Stored data:
□ □ □ □ □ □ □
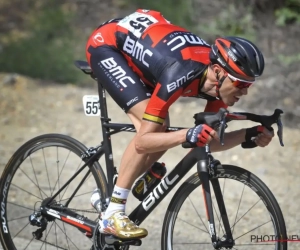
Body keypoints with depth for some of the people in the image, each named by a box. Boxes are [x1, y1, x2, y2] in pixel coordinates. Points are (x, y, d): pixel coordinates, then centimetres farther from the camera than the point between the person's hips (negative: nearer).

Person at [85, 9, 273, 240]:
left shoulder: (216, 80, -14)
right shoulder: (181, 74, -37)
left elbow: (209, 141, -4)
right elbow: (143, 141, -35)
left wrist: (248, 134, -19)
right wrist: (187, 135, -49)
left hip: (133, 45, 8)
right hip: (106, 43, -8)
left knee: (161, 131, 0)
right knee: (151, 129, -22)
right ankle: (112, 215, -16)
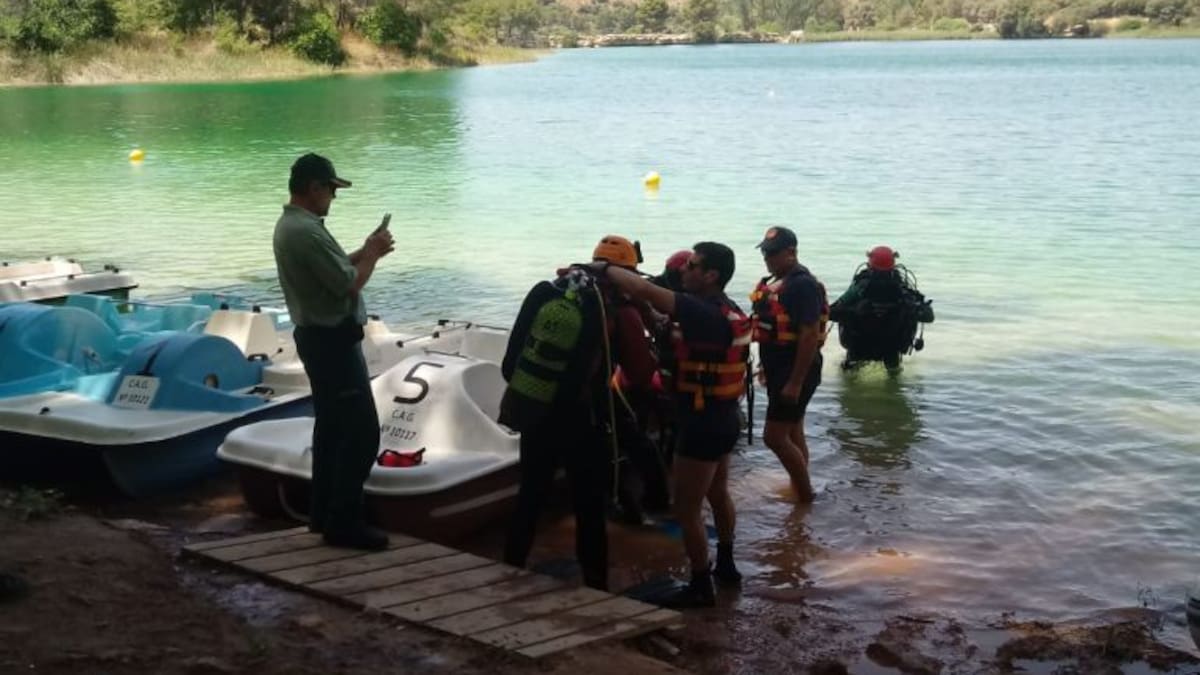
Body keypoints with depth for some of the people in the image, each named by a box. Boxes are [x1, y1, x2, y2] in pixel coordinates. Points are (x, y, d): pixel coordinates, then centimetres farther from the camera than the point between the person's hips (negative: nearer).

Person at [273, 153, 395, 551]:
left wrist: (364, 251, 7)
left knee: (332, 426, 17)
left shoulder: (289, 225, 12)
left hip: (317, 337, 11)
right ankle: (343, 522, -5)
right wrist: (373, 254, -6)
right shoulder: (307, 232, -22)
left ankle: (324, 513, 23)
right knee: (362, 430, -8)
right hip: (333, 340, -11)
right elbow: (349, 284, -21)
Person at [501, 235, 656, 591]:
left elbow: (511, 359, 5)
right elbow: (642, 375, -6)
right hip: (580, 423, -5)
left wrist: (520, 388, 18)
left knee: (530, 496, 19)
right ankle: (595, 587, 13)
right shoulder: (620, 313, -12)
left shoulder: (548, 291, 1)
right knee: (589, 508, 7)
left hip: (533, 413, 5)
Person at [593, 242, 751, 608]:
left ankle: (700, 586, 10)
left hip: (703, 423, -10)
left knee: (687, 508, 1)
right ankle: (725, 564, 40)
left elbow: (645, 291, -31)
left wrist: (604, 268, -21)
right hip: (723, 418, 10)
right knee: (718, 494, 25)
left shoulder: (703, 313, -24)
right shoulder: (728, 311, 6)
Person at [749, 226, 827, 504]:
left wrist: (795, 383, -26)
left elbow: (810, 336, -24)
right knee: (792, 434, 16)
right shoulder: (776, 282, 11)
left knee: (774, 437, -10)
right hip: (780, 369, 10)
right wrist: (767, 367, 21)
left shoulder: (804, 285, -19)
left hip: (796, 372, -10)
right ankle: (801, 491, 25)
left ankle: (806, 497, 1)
□ □ □ □ □ □ □
Task item:
Exclude the pictures and reproduce every entry exactly.

Task answer:
Body keypoints with depth for some of the people in the image, each named by a box. Boxes are [x1, y1, x2, y2] in pixel coordinates. Points are (x, y, d): pixel coordinates, then centimetres farther from the camera than the point between the person's hips (negative: nearer).

Person at [85, 9, 273, 240]:
left shoulder: (216, 80, -14)
right shoulder: (181, 74, -37)
left elbow: (209, 141, -4)
right elbow: (143, 141, -35)
left wrist: (248, 134, -19)
right wrist: (187, 135, -49)
left hip: (133, 45, 8)
right hip: (106, 43, -8)
left knee: (161, 131, 0)
right knee: (151, 129, -22)
right ankle: (112, 215, -16)
Body keypoints with depth for some of the people in the image, each named by a box. Boxes are [x1, y1, x2, y2] in pixel coordinates. Points are (x, y, d): pixel coordinates, then centimetres farther from the camera than the point between the person's hips (negative: nearer).

Person at [273, 153, 395, 551]:
left wrist: (364, 251, 7)
left knee: (332, 426, 17)
left shoulder: (289, 225, 12)
left hip: (317, 337, 11)
right ankle: (343, 522, -5)
right wrist: (373, 254, -6)
right shoulder: (307, 232, -22)
left ankle: (324, 513, 23)
right knee: (362, 430, -8)
right hip: (333, 340, -11)
right elbow: (349, 284, -21)
Person at [501, 235, 656, 591]:
left elbow: (511, 359, 5)
right elbow: (642, 375, -6)
right hip: (580, 423, -5)
left wrist: (520, 388, 18)
left knee: (530, 496, 19)
right ankle: (595, 587, 13)
right shoulder: (620, 313, -12)
left shoulder: (548, 291, 1)
right knee: (589, 508, 7)
left hip: (533, 413, 5)
Person at [593, 242, 751, 608]:
left ankle: (700, 586, 10)
left hip: (703, 423, -10)
left knee: (687, 508, 1)
right ankle: (725, 564, 40)
left elbow: (645, 291, -31)
left wrist: (604, 268, -21)
right hip: (723, 418, 10)
right knee: (718, 494, 25)
left shoulder: (703, 313, -24)
right shoulder: (728, 311, 6)
Person at [749, 226, 827, 504]:
left wrist: (795, 383, -26)
left elbow: (810, 336, -24)
right knee: (792, 434, 16)
right shoulder: (776, 282, 11)
left knee: (774, 437, -10)
right hip: (780, 369, 10)
right wrist: (767, 367, 21)
left shoulder: (804, 285, -19)
left hip: (796, 372, -10)
right ankle: (801, 491, 25)
left ankle: (806, 497, 1)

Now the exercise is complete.